The latest US manufacturing data has stoked fears that the world's largest economy is headed towards a recession, which may help to bring Federal Reserve policymakers in line with each other on future monetary policy. Yesterday, August's ISM Manufacturing reading of 49.1, indicated the sector moved into contraction for the first time since 2016. Any reading below 50.0 suggests a contraction, and what's perhaps more surprising than the reading itself is that forecasts were moderately bullish at 51.2. Bloomberg Economics predicts that future ISM Manufacturing readings will continue to come in under 50.0, but stressed that it takes readings in the low 40s to be consistent with a broader economic downturn in the US
The data will have investors eagerly awaiting comments from policymakers as various members of the Federal Open Market Committee (FOMC)—the committee that makes key monetary policy decisions in the US—will be speaking this week. Last month, the release of the Fed's minutes exposed divisions in the central bank over policymakers' preferred direction of interest rates in the short-term, but the latest round of weak data may align their views towards another interest rate cut. However, the question remains by how much? Futures markets are currently pricing in a 75% chance of a 25-basis point cut and a 25% chance of a 50-basis point cut this month. Fed members leaning towards a 50-basis point cut could see the Dollar's trade-weighted index continue its recent slide from two-year highs.

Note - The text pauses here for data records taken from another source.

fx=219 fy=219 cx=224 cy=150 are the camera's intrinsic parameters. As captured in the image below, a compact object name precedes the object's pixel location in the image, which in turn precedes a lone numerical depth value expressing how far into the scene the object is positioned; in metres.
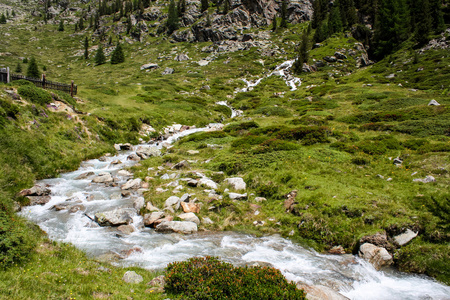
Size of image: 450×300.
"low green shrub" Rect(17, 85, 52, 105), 21.08
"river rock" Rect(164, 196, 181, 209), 12.19
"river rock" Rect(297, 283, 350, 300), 6.34
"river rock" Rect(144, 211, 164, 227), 10.83
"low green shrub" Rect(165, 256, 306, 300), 5.70
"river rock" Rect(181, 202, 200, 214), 11.71
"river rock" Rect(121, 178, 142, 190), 14.96
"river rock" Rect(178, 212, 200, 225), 11.02
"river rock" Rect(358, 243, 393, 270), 8.15
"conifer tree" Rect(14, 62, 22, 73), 72.32
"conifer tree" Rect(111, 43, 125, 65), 105.31
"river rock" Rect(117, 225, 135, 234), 10.30
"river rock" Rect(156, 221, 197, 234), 10.42
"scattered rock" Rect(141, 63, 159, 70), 92.18
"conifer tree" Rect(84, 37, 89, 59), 119.31
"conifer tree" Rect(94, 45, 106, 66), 106.11
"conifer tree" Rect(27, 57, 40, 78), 61.91
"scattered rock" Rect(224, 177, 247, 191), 14.13
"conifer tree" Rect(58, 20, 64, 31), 168.71
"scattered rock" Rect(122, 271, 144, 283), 6.60
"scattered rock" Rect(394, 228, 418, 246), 8.52
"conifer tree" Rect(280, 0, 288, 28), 136.66
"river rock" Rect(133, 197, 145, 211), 12.32
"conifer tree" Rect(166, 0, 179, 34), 140.50
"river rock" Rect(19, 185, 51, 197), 12.47
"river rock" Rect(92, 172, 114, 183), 16.08
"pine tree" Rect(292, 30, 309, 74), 81.19
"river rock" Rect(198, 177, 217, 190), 14.27
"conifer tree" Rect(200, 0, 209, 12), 158.88
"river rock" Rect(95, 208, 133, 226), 10.77
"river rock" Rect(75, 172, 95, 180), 16.62
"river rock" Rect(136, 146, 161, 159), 22.89
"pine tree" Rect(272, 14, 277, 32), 132.38
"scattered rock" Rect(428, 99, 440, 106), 27.56
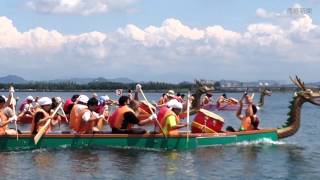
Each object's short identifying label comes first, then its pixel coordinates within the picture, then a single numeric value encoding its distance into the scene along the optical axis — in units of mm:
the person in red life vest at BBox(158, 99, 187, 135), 21281
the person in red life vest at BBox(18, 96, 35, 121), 31516
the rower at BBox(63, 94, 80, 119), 31052
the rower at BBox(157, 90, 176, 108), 30367
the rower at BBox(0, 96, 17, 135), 20152
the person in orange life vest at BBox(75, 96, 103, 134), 20953
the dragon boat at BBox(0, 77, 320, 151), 20578
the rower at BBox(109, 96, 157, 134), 20953
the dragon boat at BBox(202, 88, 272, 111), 53750
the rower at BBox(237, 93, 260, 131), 24016
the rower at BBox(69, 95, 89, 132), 21375
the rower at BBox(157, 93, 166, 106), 38394
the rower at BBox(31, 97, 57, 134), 20188
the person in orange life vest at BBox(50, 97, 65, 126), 22938
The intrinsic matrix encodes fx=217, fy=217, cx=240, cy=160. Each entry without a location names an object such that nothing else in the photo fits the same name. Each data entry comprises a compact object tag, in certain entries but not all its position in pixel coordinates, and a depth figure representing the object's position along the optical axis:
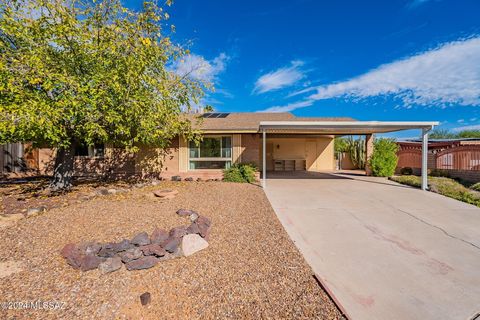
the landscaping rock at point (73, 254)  3.11
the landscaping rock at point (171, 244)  3.40
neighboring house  10.20
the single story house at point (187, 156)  10.78
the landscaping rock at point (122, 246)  3.35
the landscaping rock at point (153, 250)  3.29
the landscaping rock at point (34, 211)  4.99
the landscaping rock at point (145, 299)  2.45
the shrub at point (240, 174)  10.28
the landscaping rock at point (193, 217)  4.77
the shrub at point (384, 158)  12.20
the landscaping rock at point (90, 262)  3.06
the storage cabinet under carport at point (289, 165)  16.39
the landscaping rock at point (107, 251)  3.26
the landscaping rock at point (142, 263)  3.06
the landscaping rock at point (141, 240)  3.47
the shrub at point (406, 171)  13.27
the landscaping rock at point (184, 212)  4.99
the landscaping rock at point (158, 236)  3.57
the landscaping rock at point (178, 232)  3.68
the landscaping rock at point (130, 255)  3.17
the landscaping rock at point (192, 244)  3.46
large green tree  5.21
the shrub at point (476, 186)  8.68
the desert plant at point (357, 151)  16.39
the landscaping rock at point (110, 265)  3.02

Bottom line: Certainly, the Fed's monetary policy decision is delicately intertwined with the Trump administration's ongoing trade war with China. If the Fed cuts interest rates, Trump might take a more aggressive stance with China, knowing the Fed will accommodate him. However, if the Fed doesn't cut rates, it risks the US economy falling into recession as the trade war has started to translate into weaker US economic data.
The Pound rallied overnight after slipping below 1.20 for the first time since 2017 on heightened fears of a no-deal. The bounce for Sterling was in the wake of a Parliamentary vote that defeated the government and paved the way for legislation that precludes a no-deal. Another major source of uncertainty could be Boris Johnson calling a snap election which may happen this week.
The pair is trading back above the 50-day moving average this morning allowing scope for another move higher. The potential of this could be helped by the prospect of an interest-rate cut and renewed fiscal stimulus from the European Central Bank when policymakers next meet.
The trade-weighted Dollar Index fell from over two-year highs yesterday following disappointing US ISM Manufacturing data. If the broad Dollar pullback continues, the next level of resistance for the pair will be at 1.10. Later today, ECB Presidential nominee Christine Lagarde will be speaking followed by ECB Chief Economist Philip Lane.